The Grand Canyon is nearly impossible to comprehend. Its scale forces mistaken identifications on a visitor—such as interpreting a distant plane as a bird, as a friend experienced, because the brain can’t possibly believe that the surroundings are that large.
‘Sublime’ is hardly a new description, but it’s used for a reason. Early western visitors retreated in puzzlement from the forbidding ‘wasteland’ (while Native Americans continued centuries of living along its banks and atop its plateaus). As Stephen Pynes’ excellent book,
How the Canyon Became Grand describes, appreciating the canyon awaited a new aesthetic that incorporated the late 19th century discovery of geologic time. Given that 4 million people a year now visit the rim, it’s hard for us to make sense of Lt. Ives’ claim that his 1851 party would certainly be the last white men to visit this spot.
As Pynes points out, the Canyon gives you no advance warning—unlike a mountain range visible for miles ahead, the Canyon takes you by surprise. One moment you’re in the Kaibab forests, the next you step to the edge of a 5,000-foot, 10-mile-wide chasm. It’s worth preserving this effect, and saving your first view until you’re on foot, up close. Those who developed the North Rim clearly agreed, and kept the road away from the Transept to the west and Bright Angel Canyon to the east.
Grand Canyon Lodge plays along as well, standing between the Canyon and arriving visitors—so that your first glimpse comes as you descend into the large, three-picture-window viewing room, with the spectacle stretching 180° about you.

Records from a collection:
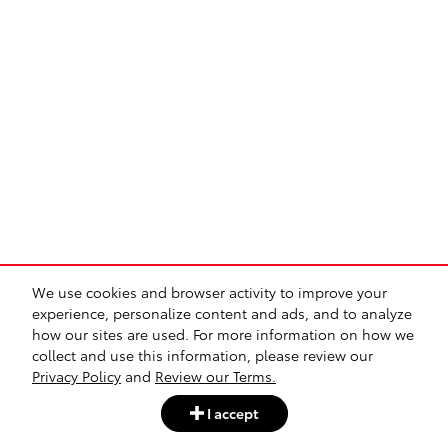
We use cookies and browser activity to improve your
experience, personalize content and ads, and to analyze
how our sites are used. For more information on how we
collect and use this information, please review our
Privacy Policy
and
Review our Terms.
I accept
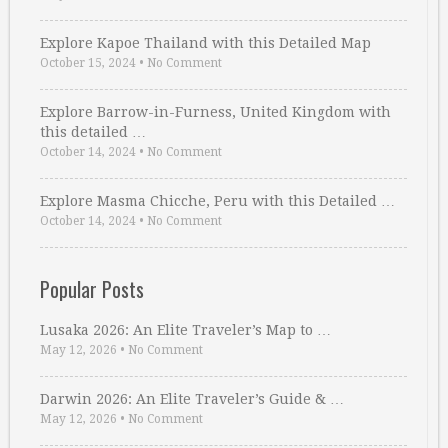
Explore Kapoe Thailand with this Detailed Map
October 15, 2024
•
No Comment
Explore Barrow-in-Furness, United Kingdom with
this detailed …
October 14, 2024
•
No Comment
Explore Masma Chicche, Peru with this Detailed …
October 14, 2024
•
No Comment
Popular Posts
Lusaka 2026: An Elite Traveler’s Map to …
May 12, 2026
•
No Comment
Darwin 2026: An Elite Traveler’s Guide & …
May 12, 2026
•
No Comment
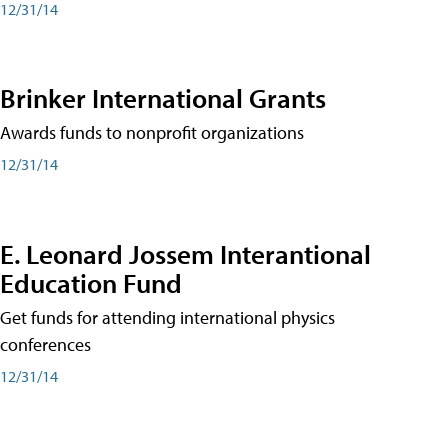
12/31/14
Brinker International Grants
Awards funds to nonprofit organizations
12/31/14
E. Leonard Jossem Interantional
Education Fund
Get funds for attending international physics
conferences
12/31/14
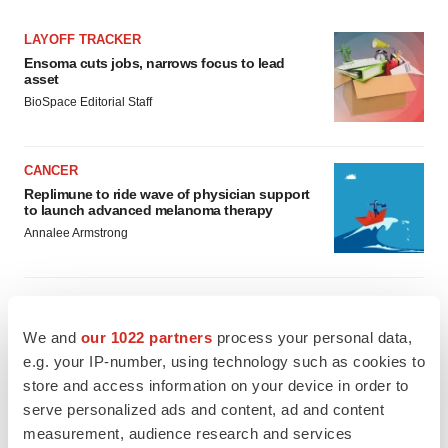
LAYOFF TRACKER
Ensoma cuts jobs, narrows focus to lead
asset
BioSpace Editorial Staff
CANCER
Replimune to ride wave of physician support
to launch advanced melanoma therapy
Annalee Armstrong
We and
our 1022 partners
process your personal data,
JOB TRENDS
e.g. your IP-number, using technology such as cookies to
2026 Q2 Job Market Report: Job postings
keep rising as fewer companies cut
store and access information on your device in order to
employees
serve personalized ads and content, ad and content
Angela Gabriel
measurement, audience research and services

==

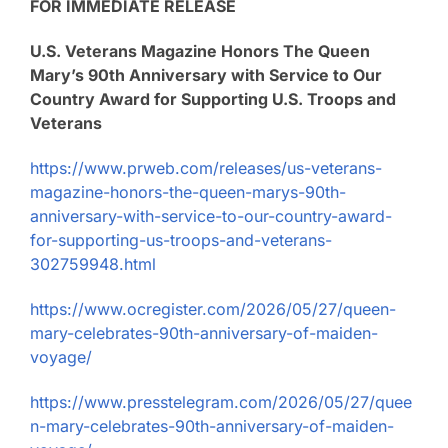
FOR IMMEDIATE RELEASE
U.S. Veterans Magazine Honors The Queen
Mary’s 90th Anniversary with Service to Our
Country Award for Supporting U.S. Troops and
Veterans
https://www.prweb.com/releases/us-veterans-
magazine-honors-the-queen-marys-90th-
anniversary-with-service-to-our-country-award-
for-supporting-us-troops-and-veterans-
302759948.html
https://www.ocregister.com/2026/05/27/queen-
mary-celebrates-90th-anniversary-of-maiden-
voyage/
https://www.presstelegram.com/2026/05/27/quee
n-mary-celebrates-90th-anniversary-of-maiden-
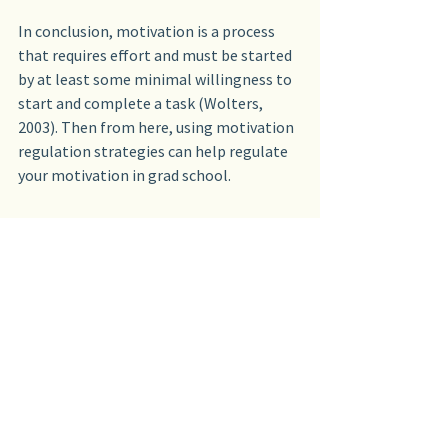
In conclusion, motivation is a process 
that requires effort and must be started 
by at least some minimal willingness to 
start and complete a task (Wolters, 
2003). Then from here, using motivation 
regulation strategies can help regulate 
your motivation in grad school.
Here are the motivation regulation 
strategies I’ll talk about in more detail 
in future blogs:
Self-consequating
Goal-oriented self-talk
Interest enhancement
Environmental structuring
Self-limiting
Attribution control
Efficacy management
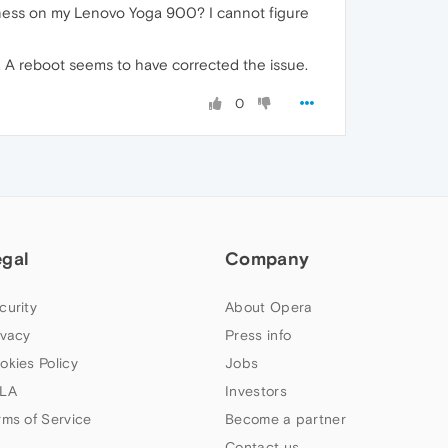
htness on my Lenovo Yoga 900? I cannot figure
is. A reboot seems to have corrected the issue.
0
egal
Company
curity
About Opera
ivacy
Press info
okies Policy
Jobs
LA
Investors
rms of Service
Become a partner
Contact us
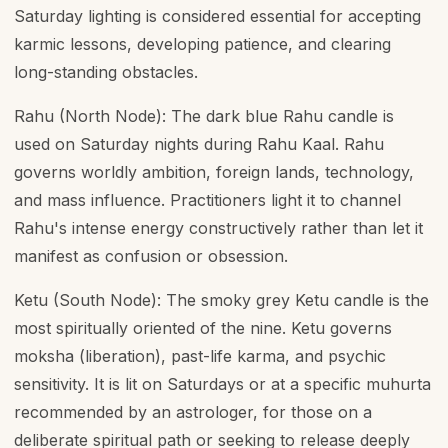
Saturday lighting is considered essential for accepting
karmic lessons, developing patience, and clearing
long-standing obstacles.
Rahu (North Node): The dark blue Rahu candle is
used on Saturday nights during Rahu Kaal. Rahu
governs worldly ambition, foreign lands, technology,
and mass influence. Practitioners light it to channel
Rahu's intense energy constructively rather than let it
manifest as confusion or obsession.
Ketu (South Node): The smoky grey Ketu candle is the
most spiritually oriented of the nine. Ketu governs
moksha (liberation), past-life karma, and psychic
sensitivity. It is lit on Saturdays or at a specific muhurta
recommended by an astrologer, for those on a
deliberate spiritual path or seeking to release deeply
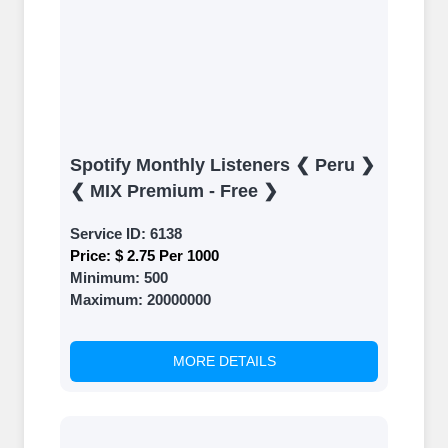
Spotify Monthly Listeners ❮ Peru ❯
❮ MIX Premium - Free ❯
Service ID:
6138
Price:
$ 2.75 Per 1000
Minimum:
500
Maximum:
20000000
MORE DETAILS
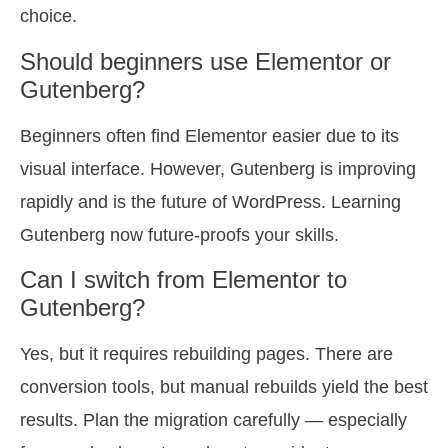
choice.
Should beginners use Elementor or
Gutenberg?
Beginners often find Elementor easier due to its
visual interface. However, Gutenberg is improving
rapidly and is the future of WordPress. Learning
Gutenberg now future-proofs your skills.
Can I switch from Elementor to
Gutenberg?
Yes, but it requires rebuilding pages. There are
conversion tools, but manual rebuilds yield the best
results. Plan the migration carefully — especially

==

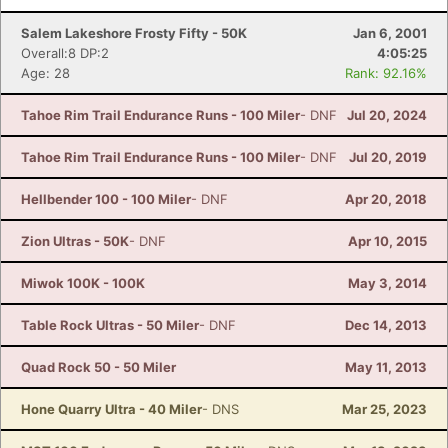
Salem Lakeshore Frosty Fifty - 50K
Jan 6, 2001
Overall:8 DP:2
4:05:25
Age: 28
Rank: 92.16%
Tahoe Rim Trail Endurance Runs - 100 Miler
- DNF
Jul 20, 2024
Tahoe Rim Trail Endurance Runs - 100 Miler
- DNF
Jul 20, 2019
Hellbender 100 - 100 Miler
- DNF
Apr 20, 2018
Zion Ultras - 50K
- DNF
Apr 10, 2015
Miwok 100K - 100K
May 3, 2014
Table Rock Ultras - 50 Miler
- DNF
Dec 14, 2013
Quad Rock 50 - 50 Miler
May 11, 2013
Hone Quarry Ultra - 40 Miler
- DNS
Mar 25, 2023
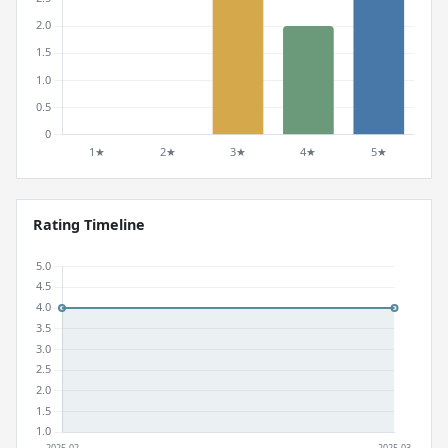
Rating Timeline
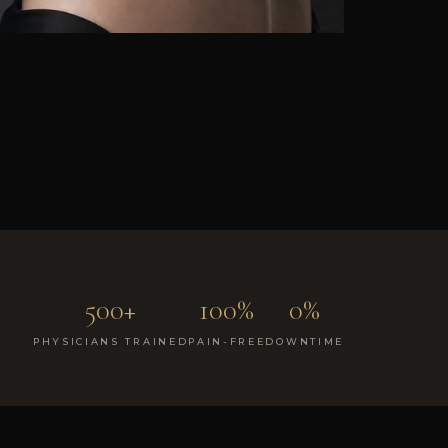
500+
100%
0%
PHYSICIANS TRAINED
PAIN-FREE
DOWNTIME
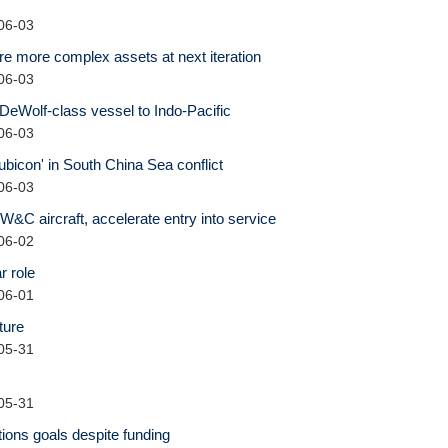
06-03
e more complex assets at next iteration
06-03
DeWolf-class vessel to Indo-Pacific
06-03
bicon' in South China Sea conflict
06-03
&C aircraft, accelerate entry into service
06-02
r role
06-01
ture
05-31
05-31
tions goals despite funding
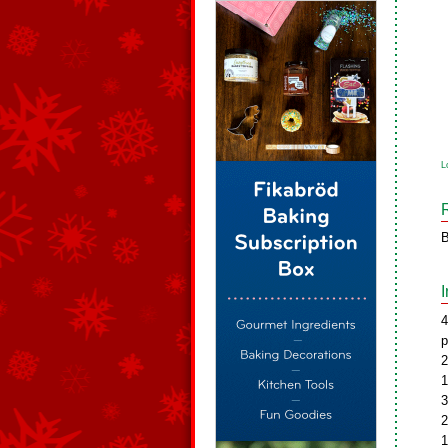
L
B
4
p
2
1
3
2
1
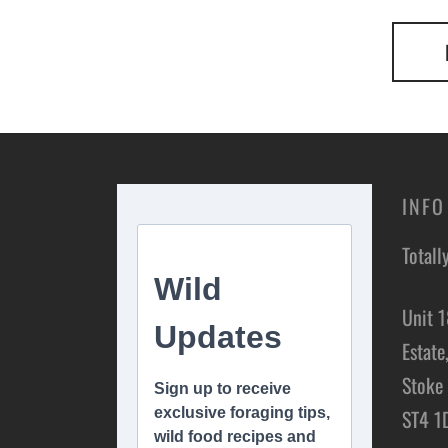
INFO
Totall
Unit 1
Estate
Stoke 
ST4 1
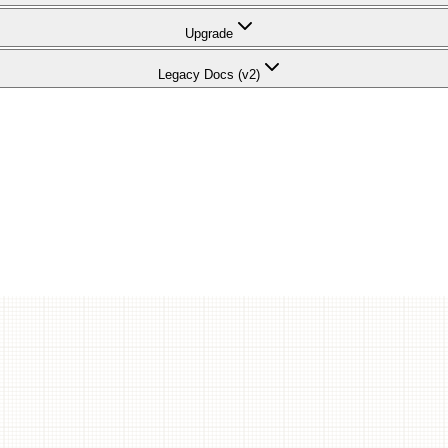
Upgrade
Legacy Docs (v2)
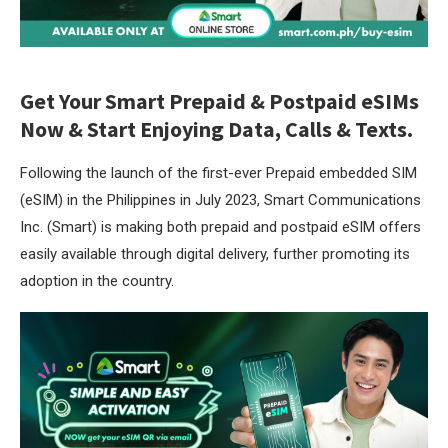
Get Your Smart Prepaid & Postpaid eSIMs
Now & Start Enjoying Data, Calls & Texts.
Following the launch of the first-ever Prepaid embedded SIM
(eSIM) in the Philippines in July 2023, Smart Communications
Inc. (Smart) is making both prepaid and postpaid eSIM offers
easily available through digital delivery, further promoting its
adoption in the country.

*Exercise instructions*:
[A] Answer these questions from the Grand Canyon text:
(i) How many people a year now visit the rim?
(ii) In what year was Lt. Ives' party at the canyon?
(iii) Which two features did the developers of the North Rim keep the road away from?
[B] Continue the Grand Canyon text from where it stops.
The records have no connection to the text about the Grand Canyon.

*Expected results*:
[A]
(i) 4 million
(ii) 1851
(iii) The Transept to the west and Bright Angel Canyon to the east

[B]
The 200-mile canyon showcases the action of ancient seas, volcanoes, cracking crusts, and flowing water. A continental divide in reverse, it severs northwestern Arizona from the rest of the state, making bridges impossible for hundreds of miles—natural conditions that practically begged to include the North Rim in Utah.
This setting demands attention, care, and reverence. Surprisingly, every visitor here seems to grant it. With one exception—pre-teens whose parents were stunningly content to let them race along the cliff-edge path to
Bright Angel Point (while I fought the instinct to hold my 16-year-old in a half-nelson)—people seem humble and reverent before these vistas and in each other’s company. Everywhere, we struck up quiet, cordial conversations with others who were thrilled to be in the presence of this awesome display of nature’s work.
Quick Tips:
The North Rim is considerably different from the South Rim. Blogs and travel boards are filled with arguments from each side’s defenders—and I have yet to visit the southern edge—but there is simply no way that a visit here will not exceed your expectations, or give you an experience of ‘the Canyon’. If, as some claim, the South Rim is more beautiful—wow. But in addition to the evidently debatable aesthetic advantage, the North side has several things going for it. Foremost among them is fewer people. The oft-quoted stat that ’10 times more people’ visit the South Rim is only slightly misleading: since (unlike the South) the North Rim is closed to motor vehicles from mid-October to mid-May, that does cut down the numbers. Even so, in summertime you’ll encounter only one-seventh or one-eighth the company of the more popular and accessible side (and truthfully, it felt like even less).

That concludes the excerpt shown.